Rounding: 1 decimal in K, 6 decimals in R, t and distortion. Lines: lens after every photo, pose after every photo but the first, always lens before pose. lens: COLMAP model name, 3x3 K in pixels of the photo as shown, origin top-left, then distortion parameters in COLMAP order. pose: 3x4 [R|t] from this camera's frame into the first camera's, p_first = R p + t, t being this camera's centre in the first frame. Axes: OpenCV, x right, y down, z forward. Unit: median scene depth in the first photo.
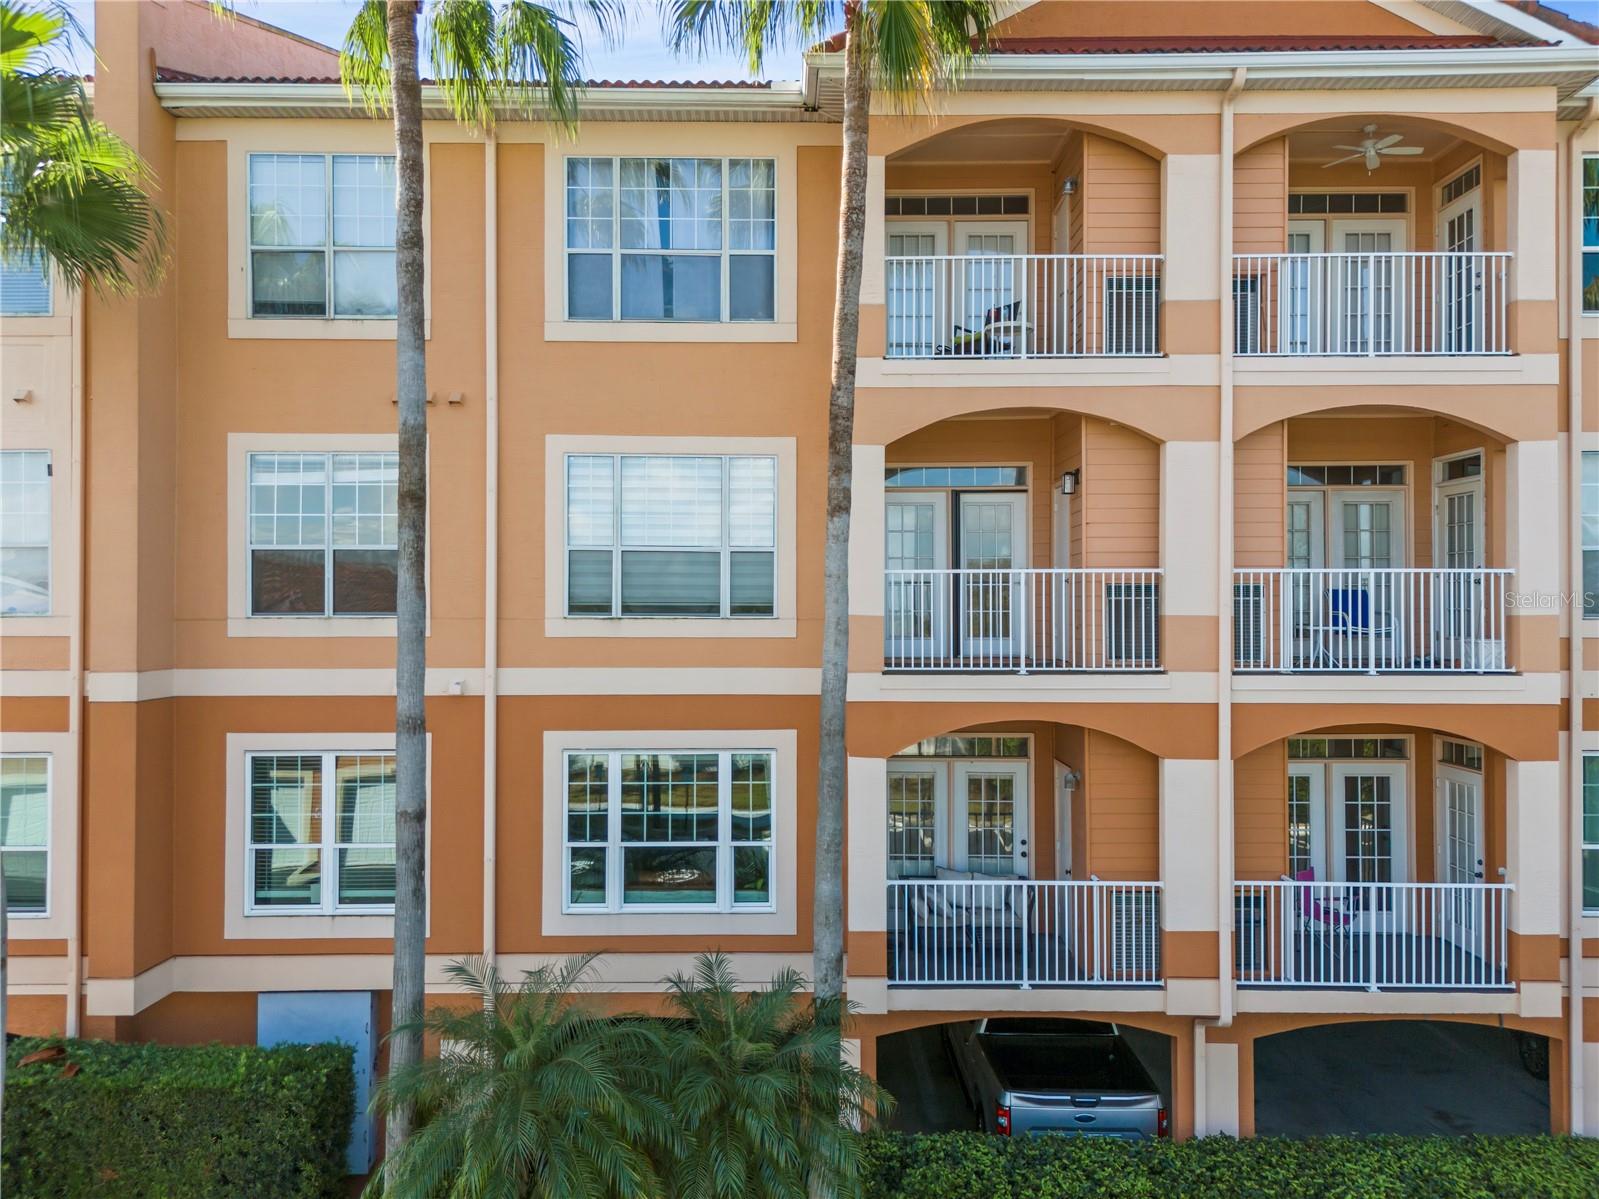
lens RADIAL K [[1200.4, 0, 799.6], [0, 1200.4, 599.7], [0, 0, 1]] dist [0.025876, -0.002043]
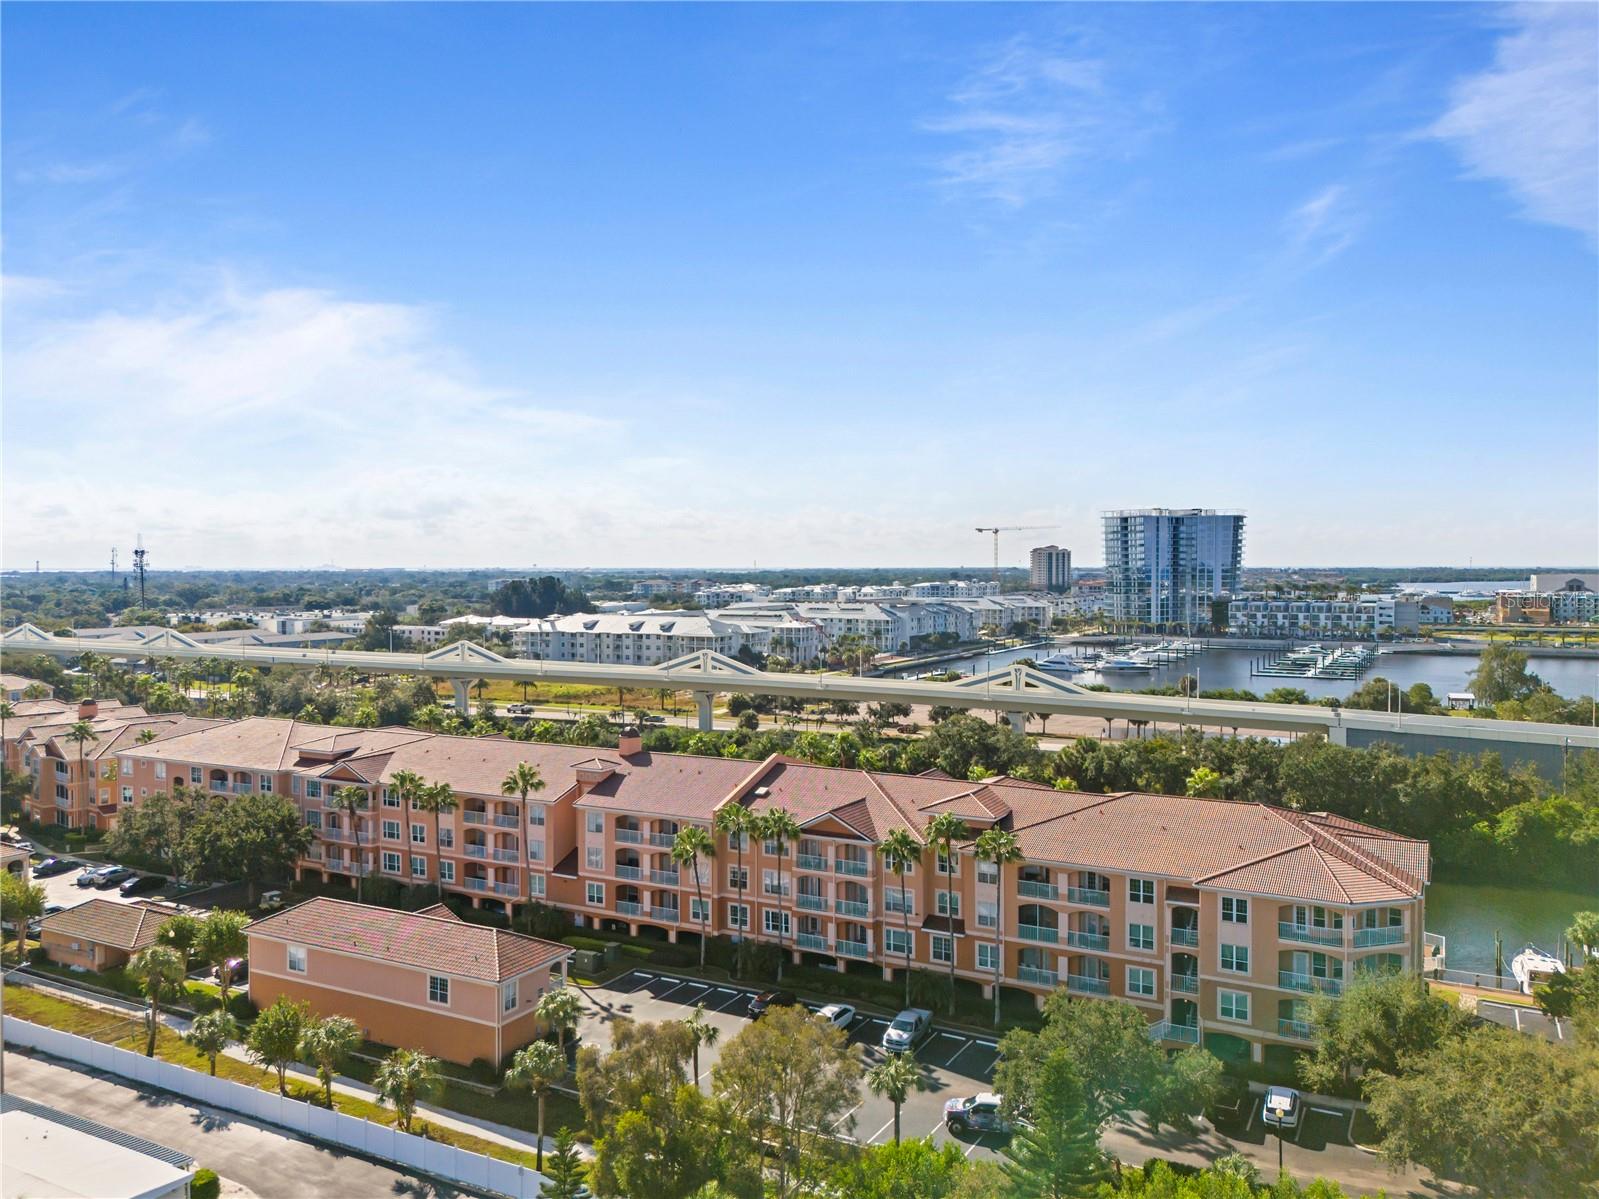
lens RADIAL K [[1200.4, 0, 804.9], [0, 1200.4, 598.0], [0, 0, 1]] dist [0.025876, -0.002043]
pose [[0.880201, 0.008071, -0.474533, 3.644301], [0.006259, 0.999571, 0.028610, -2.074216], [0.474561, -0.028152, 0.879773, -5.558701]]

---

Exercise:
Please rewrite the data above as a JSON list of strings, one string per line, with blank lines skipped and the pictures left out.

Response to this task:
[
  "Rounding: 1 decimal in K, 6 decimals in R, t and distortion. Lines: lens after every photo, pose after every photo but the first, always lens before pose. lens: COLMAP model name, 3x3 K in pixels of the photo as shown, origin top-left, then distortion parameters in COLMAP order. pose: 3x4 [R|t] from this camera's frame into the first camera's, p_first = R p + t, t being this camera's centre in the first frame. Axes: OpenCV, x right, y down, z forward. Unit: median scene depth in the first photo.",
  "lens RADIAL K [[1200.4, 0, 799.6], [0, 1200.4, 599.7], [0, 0, 1]] dist [0.025876, -0.002043]",
  "lens RADIAL K [[1200.4, 0, 804.9], [0, 1200.4, 598.0], [0, 0, 1]] dist [0.025876, -0.002043]",
  "pose [[0.880201, 0.008071, -0.474533, 3.644301], [0.006259, 0.999571, 0.028610, -2.074216], [0.474561, -0.028152, 0.879773, -5.558701]]"
]